The other bottling involved the aforementioned Black Charlie. Once a year my father and uncle would drive out to Liverpool to visit an old Sicilian known as Black Charlie who made the best vino, out there in semi-rural suburbia. There seemed a theme, even at Homebush Boys’ High, of Italians of Sicilian heritage being nicknamed ‘black’ because of their darker skin. There’s a joke from a Tarantino script there but I’m not touching it.
Black Charlie made his plonk on his farm probably not too far from where the Milat brothers sheltered from their Croat father’s beatings. in a farmhouse with no door or window facing the street. Perhaps the Milats drank Black Charlie? If so I wouldn’t hold it responsible for anything. The Tia Maria on the other hand…
According to my father, every Italian in Sydney knew when it was time to make the long, hot drive out and pick up a couple of barrels of Black Charlie. There was Black Charlie red and Black Charlie white. Nobody seemed to know or care what kind of grape it was. Following the European geographical system they would both be termed ‘Liverpool region’ in style. Personally I can’t imagine the fine burghers of Mosman ever arguing over the pros and cons of a room-temp Warwick Farm versus a chilled Casula.
The barrels were around 50 litres and looked like the barrels industrial cleaning chemicals came in (I’m sure it was all perfectly sanitary). And this is really where the beer bottle capper became necessary – the wine had to be sucked through a tube and then into a DA bottle on a non-liquor-making Sunday, just as God intended.
In later years, when I visited my olds they would give me bottles of Black Charlie which I enjoyed taking to parties in Newtown just to see people’s reactions to its taste. You either loved it or hated it. It’s what wine must have tasted like in the days of ancient Rome when it was drunk in lieu of the filthy water, and when there were no such things as preservatives, chemical flavourings and health regulations regarding feet. It was basically old grape juice, and that’s pretty much what it tasted like, but you could feel the devil alcohol dancing underneath.

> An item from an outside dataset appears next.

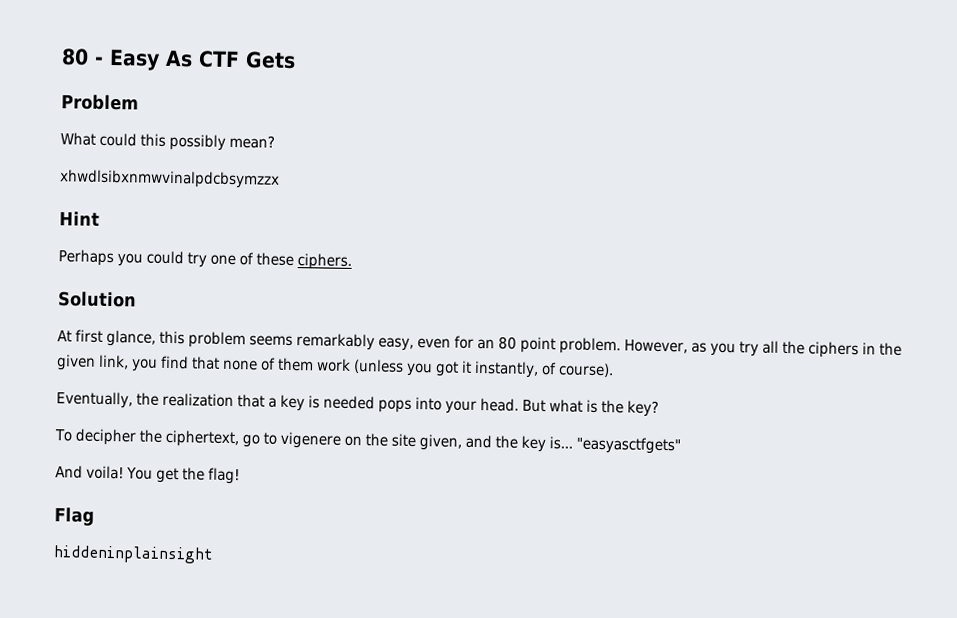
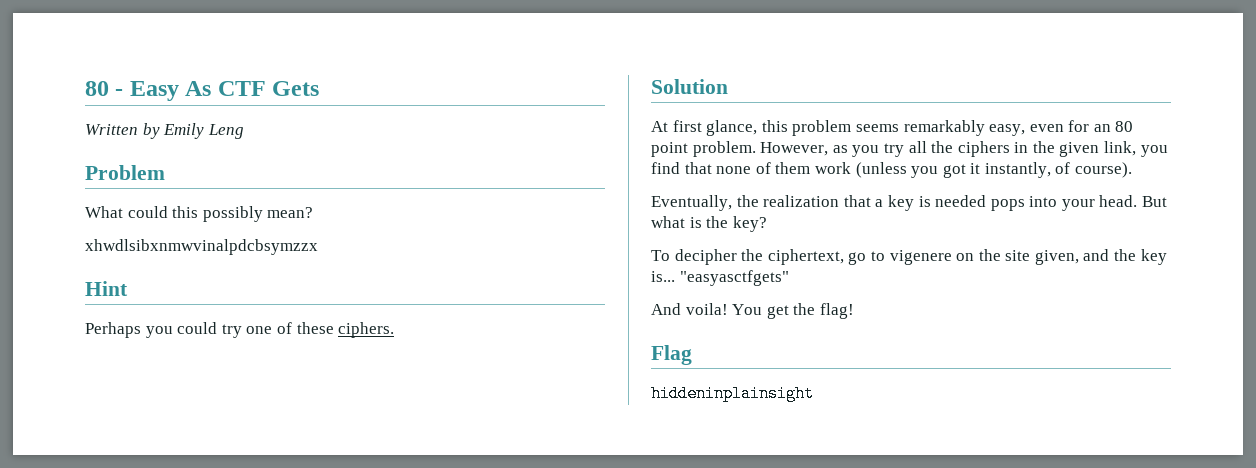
(296, 60) none -> [85,123,244,139] // Written by Emily Leng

People still ask me at parties when I can get another bottle of Black Charlie or my dad’s limoncello. They say they never tasted anything like it before or since. I think they mean it as a compliment, but sadly Black Charlie has gone to the great vineyard in the sky. Dad’s still alive but his Holden Belmont was sold a few years ago as his days of driving and cooking liquors are behind him. The car was in great nick, having been garaged for most of its 40-odd years. I’m sure it was the only Belmont sold with its radio-compartment still sealed, the faint echo of a politically-incorrect tarantella forever echoing through the seats.